His schoolboy host is Shinichi, a nervous, mildly geekish wallflower who must become a hero fighting for humanity on both concrete and abstract levels. Migi isn’t strictly his foe; most parasites are driven by a hunger to possess and eat humans, but Migi has his – or possibly her – hunger sated by Shinichi’s blood circulation, and is instead consumed by a curiosity that’s intense and dispassionate. Migi swiftly learns Japanese (from books, though there’s a joke later when we meet a parasite who learned his elocution from TV). As Migi explains eloquently to Shinichi, he’s on nobody’s ‘side.’ He’ll help Shinichi fight other parasite monsters for the pair’s shared protection, but he’ll cut out the lad’s eyes rather than let him expose Migi to the world.

The anime Parasyte was made in tandem with a live-action film version of the story; both are being released by Animatsu in two parts each. If you’ve seen the first live-action film, the anime covers roughly the same material, but with far more characters, plotlines and amplified themes. It’s a coming-of-age story, like a Shonen Jump saga with more gore but added nuance. For example, Shinichi’s heroic journey is triggered by Migi’s invasion of his hand, but it’s made clear that Shinichi is kind and courageous already. Migi can calm the boy in a crisis, but only by making him so logical and passionless that his friends cower away from him, as if he’s a pod person from Body Snatchers.

The story is enormously engrossing, largely because there’s no reset button, no way to take back the enormous developments that come quickly. The anime execution, by the Madhouse studio (Death Note, Ninja Scroll) is strong if not the studio’s best. Character expressions and acting are often good, sometimes stilted or cardboard. The morphing Migi is a gift to animators, and indeed has fine transformations, squashing and stretching ickily, but not as many as we might have hoped. The fight scenes are positively disappointing at times, as the parasites repetitively flail their tentacles and talk through their moves.
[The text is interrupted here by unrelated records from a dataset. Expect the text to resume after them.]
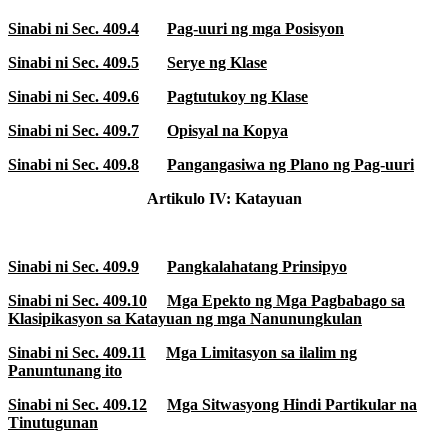
Sinabi ni Sec. 409.4
Pag-uuri ng mga Posisyon
Sinabi ni Sec. 409.5
Serye ng Klase
Sinabi ni Sec. 409.6
Pagtutukoy ng Klase
Sinabi ni Sec. 409.7
Opisyal na Kopya
Sinabi ni Sec. 409.8
Pangangasiwa ng Plano ng Pag-uuri
Artikulo IV: Katayuan
Sinabi ni Sec. 409.9
Pangkalahatang Prinsipyo
Sinabi ni Sec. 409.10
Mga Epekto ng Mga Pagbabago sa
Klasipikasyon sa Katayuan ng mga Nanunungkulan
Sinabi ni Sec. 409.11
Mga Limitasyon sa ilalim ng
Panuntunang ito
Sinabi ni Sec. 409.12
Mga Sitwasyong Hindi Partikular na
Tinutugunan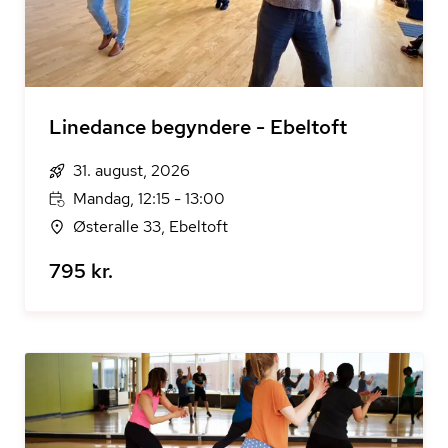
Linedance begyndere - Ebeltoft
31. august, 2026
Mandag, 12:15 - 13:00
Østeralle 33, Ebeltoft
795 kr.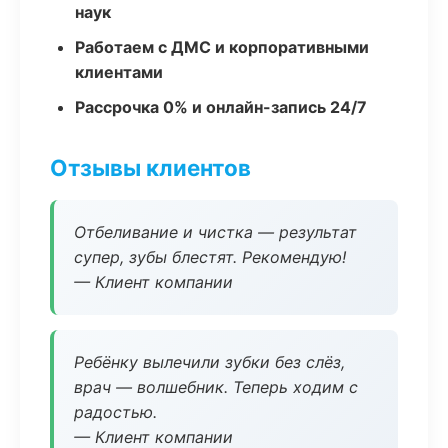
наук
Работаем с ДМС и корпоративными
клиентами
Рассрочка 0% и онлайн-запись 24/7
Отзывы клиентов
Отбеливание и чистка — результат
супер, зубы блестят. Рекомендую!
— Клиент компании
Ребёнку вылечили зубки без слёз,
врач — волшебник. Теперь ходим с
радостью.
— Клиент компании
Yet these fights can still be exciting, thanks to the characters and script – for example, when Shinichi must swallow his fear and walk into the blur of tentacles. The later fights improve.

Apart from the flexing Migi, the show has no ‘super-deformed’ humour, but the early episodes have a surprise touch of goofiness, like an old Hollywood teen comedy. This is quite enjoyable before the horror ramps up and Parasyte’s episodes start ending on masterful killer cliffhangers. Yet there are also moments of delicate humour. In one scene, Shinichi’s maybe-girlfriend tentatively takes his right hand, then hesitates and takes his left hand instead. The very next scene switches to two emotionless monsters about to have sex.

Parasyte’s gender politics are fascinating and controversial. They have plenty to attack; the manned-up Shinichi becomes a magnet for girls who continually fail the Bechdel test, including a supporting character – a bad girl turned stalker – who’s written cruelly and shallowly (which doesn’t stop her having good scenes). Parasyte also has a running obsession with motherhood which becomes comically obvious. Yet at the same time, there’s no worshipping of male ‘macho’ ideals, which the show provocatively presents as a female illusion. And then there’s the multishaped, freeform Migi at the show’s centre, portrayed as male in the manga and the live-action Parasytes… yet voiced in the anime by a woman.